Why Mental Endurance is Crucial
In 2019, football data scientist Jan Van Haaren and his team studied the mental endurance of two professional football players, Neymar and Christiano Ronaldo. Their results showed that Neymar is one of the world's best players when pressure is low. However, when stress is high, Neymar’s performance drops. Notably, Neymar's physical performance improves under pressure, but what leads to his overall performance decline is that he makes much poorer decisions in a high-stakes environment.
On the contrary, Ronaldo seems oblivious to pressure - he consistently performs at his best. In other words, rather than just physical endurance, Ronaldo exemplifies what an athlete who has enough mental endurance can do.
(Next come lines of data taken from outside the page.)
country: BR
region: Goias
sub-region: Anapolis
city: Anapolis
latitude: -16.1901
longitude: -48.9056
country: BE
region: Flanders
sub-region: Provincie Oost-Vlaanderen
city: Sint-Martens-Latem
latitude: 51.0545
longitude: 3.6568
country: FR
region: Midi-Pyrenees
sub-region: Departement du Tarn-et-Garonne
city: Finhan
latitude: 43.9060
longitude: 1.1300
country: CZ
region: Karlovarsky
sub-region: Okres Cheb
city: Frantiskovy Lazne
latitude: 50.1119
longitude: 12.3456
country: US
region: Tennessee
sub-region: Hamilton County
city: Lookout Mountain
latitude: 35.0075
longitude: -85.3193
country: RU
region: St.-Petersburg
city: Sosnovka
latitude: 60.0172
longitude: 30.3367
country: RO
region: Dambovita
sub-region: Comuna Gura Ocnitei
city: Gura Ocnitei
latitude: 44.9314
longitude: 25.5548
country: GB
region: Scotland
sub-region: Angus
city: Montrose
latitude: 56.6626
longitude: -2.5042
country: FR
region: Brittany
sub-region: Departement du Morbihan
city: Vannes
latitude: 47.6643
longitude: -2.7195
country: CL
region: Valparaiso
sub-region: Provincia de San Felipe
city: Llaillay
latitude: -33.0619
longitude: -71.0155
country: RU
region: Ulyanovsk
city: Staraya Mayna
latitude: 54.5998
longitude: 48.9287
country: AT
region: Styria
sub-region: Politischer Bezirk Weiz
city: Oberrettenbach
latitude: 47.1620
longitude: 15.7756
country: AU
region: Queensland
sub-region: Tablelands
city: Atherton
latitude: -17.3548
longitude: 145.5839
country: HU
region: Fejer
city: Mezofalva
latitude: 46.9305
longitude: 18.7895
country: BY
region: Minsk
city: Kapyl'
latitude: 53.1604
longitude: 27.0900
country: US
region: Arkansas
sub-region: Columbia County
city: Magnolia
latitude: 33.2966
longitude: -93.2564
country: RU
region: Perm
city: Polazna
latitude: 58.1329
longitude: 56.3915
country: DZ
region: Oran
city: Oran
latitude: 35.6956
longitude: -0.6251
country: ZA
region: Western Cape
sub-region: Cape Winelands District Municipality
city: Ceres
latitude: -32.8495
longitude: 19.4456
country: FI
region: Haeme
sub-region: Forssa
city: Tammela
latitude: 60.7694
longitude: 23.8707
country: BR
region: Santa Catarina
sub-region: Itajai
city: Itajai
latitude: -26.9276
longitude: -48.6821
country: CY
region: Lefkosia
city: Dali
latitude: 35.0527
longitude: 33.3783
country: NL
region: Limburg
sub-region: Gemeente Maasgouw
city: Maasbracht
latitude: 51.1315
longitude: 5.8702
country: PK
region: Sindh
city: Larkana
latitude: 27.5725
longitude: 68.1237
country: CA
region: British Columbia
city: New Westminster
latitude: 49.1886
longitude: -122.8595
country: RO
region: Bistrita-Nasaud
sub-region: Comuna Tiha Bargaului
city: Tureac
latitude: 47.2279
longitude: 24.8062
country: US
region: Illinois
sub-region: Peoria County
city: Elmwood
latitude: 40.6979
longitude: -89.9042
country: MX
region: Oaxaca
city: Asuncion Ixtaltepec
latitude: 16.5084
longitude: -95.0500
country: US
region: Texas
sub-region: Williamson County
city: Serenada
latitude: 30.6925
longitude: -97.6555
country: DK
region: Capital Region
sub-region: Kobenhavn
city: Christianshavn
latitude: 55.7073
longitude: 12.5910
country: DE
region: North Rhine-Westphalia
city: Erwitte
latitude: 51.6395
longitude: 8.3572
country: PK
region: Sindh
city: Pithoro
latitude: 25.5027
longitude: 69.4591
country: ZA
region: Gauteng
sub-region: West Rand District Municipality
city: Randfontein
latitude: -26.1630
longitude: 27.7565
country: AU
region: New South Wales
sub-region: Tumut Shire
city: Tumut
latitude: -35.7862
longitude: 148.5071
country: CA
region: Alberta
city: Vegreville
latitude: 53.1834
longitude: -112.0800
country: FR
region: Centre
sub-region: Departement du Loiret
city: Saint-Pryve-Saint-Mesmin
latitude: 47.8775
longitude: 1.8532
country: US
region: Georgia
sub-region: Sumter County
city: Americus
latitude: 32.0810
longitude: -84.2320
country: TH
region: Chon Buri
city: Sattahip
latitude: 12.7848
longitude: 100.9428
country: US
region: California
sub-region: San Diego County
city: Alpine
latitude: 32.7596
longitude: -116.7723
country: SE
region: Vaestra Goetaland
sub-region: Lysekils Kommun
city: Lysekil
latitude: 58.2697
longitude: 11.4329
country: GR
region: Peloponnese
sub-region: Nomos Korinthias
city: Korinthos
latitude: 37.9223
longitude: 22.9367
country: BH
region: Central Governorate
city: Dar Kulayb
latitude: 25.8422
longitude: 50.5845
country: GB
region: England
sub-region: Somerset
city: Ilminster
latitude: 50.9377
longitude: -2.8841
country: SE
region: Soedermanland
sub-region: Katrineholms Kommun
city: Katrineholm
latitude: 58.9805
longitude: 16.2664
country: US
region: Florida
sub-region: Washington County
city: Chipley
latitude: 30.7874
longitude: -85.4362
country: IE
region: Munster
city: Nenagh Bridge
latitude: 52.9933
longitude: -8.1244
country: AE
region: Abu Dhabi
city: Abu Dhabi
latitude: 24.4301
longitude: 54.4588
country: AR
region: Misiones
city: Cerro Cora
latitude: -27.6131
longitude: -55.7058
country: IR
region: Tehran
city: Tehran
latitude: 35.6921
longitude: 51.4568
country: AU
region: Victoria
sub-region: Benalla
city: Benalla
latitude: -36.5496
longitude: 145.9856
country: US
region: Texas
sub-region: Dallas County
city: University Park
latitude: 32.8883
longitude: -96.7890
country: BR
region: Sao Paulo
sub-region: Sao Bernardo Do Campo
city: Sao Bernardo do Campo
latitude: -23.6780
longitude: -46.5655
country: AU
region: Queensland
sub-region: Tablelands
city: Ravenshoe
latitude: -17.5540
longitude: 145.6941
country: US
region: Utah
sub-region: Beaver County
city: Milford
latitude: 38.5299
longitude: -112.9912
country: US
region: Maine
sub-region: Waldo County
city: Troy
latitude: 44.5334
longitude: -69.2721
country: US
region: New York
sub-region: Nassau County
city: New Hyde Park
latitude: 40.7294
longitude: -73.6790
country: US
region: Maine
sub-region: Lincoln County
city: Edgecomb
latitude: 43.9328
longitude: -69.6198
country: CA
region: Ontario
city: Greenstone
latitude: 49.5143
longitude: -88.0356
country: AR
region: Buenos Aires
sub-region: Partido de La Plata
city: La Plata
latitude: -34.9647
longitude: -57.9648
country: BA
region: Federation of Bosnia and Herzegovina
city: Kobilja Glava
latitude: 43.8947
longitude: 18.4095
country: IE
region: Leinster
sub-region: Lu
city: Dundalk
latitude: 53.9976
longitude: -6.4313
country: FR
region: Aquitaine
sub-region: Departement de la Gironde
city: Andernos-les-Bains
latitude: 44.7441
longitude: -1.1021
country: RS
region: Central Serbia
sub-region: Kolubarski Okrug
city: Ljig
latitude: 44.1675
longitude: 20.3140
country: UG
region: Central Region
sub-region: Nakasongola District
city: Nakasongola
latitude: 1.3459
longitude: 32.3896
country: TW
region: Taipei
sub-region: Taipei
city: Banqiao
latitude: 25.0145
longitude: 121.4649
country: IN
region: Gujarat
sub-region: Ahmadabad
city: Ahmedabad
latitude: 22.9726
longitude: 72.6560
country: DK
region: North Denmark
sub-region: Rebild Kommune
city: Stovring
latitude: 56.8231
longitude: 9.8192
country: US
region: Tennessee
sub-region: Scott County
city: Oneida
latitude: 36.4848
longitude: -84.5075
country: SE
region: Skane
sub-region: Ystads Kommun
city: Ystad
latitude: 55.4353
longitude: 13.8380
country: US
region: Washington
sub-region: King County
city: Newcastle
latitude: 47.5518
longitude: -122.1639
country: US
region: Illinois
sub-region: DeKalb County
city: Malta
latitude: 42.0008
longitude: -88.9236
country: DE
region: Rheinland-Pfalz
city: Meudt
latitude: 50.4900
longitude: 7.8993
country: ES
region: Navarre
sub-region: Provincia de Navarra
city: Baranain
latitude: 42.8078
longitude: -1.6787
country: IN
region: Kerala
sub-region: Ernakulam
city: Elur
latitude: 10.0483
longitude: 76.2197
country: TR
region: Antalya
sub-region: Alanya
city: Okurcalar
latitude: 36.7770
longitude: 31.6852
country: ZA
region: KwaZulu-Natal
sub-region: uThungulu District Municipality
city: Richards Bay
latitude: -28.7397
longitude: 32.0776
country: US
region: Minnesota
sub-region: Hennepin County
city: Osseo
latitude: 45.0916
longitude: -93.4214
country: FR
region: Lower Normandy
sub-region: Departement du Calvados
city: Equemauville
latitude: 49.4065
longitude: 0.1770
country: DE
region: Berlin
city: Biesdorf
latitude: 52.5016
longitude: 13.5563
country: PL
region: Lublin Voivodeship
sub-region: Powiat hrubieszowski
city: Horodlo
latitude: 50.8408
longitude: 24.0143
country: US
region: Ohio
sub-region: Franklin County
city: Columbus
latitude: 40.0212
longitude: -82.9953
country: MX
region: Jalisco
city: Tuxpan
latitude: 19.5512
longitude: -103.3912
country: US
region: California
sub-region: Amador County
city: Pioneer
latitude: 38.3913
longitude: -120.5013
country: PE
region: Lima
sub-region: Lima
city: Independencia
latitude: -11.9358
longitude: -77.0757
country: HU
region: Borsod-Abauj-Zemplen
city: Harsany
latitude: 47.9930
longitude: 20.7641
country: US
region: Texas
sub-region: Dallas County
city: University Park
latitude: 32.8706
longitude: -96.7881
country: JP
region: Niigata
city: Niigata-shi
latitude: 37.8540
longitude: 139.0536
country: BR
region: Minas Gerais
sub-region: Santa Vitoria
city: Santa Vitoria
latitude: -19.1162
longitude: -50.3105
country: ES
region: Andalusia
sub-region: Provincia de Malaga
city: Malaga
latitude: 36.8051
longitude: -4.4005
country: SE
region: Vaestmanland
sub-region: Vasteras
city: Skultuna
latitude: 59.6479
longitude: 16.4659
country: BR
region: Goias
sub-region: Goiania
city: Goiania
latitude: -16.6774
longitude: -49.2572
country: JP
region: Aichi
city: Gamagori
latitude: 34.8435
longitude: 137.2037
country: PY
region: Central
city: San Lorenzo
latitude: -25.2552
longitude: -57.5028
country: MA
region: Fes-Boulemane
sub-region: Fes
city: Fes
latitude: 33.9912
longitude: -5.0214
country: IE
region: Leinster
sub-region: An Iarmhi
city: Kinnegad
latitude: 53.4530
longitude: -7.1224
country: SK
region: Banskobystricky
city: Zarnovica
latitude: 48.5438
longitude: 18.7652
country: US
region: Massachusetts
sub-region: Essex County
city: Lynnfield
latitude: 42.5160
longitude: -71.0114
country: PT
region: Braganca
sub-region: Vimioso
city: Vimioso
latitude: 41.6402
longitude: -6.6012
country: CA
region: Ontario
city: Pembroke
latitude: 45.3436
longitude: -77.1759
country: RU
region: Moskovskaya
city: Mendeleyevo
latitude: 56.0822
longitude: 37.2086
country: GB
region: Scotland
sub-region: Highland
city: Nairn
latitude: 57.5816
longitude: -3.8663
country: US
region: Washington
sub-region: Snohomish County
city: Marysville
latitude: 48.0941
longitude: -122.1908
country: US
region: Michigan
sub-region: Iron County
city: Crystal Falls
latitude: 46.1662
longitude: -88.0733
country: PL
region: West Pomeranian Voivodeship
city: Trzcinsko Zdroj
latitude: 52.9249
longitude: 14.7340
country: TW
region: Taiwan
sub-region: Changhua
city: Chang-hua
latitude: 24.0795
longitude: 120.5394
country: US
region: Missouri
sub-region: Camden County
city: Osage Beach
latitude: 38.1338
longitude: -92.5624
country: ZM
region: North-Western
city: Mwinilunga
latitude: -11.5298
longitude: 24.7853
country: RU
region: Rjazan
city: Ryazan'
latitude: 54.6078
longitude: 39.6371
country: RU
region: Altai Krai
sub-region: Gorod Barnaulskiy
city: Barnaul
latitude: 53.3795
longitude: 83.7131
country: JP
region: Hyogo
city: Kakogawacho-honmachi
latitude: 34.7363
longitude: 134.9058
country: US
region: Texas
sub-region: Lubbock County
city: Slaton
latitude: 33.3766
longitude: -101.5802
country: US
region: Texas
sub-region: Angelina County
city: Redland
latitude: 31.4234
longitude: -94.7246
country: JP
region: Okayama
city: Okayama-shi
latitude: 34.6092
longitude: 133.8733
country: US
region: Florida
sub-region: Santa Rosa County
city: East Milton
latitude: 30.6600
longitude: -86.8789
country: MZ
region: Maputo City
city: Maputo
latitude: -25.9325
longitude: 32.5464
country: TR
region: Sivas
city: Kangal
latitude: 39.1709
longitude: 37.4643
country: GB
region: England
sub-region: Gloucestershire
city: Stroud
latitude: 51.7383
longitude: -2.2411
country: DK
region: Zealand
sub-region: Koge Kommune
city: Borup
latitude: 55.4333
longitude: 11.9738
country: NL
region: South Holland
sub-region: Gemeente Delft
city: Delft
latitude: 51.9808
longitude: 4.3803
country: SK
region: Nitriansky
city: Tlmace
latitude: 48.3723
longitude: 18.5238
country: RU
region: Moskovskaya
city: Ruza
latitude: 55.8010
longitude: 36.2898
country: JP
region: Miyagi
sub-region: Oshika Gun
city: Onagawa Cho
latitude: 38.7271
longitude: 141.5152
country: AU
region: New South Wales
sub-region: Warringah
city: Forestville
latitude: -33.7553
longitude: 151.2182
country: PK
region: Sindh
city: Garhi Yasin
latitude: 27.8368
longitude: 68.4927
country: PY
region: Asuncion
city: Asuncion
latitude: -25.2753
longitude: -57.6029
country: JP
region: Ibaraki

Whether an athlete turns out to be a clutch performer or a choke artist depends on their level of mental endurance. Hence, while focusing on physical endurance training builds good athletes, placing more focus on mental endurance training helps produce world-class performers.
Ways to Train Mental Endurance
Research has shown that mental endurance is innate, but it can also be cultivated. Athletes who are not born with it can develop it. World-class professional footballers, basketball players, and Olympians train their mental toughness every day. Below are the three most effective ways someone can train their mental endurance.
Goal Setting
Athletes set many goals, some physical, some technical. While meeting these goals improves their physical abilities, it also improves their mental endurance. In addition, it elevates their confidence in things they can control. They know they have improved and maximized their skills. They might not contain the opponent, but they have accounted for their own abilities in a measurable, quantifiable way.
The best training systems combine measurable, physical goals with confidence-building. They simulate chaotic, high-pressure environments but provide precise metrics on performance and improvement. For example, reaction training lights, such as FITLIGHT®, allow users to set performance benchmarks and surpass them, giving them the ultimate combination of physical improvement and mental endurance.
Imagery
High-performance athletes often spend time visualizing their game-time movements, even when they are at rest. Imagery builds their mind-body connection and, when done well, can stimulate the required neural pathways as effectively as physical training. When it’s game-time, athletes who practice imagery react automatically to stimuli, executing appropriate movements with no delay – fast, accurate decision-making under stress.
Training systems like FITLIGHT® allow athletes to build their mind-body connection. By integrating visual stimuli with a physical response, these systems encourage neural pathways to open, improving game-time movement patterns on the training ground. As a result, athletes can expect quicker reactions and physical decision-making when under stress.
Arousal Control
Every athlete has a sweet spot. Some prefer to be pumped up to the point of mania. Others are as cold as ice. Whatever the personality, world-class performance athletes set their own thermostats. They listen to music, meditate, take deep breaths, scream like maniacs. They are in control of how pumped up they are for performance.
Research shows that frequently maximizing one’s state of arousal allows an athlete to gain control of themselves more easily. Over time, they become more effective at correcting their state of arousal. If they are not pumped up enough, they can mentally “turn on.” If they are too pumped up, they can calm down.
FITLIGHT® mimics the chaotic sensory inputs of game-time, immediately moving the athlete from rest to high-stress. This frequent manipulation of arousal trains athletes to control their “thermostats” at will, getting them in the perfect state of mind for a world-class performance.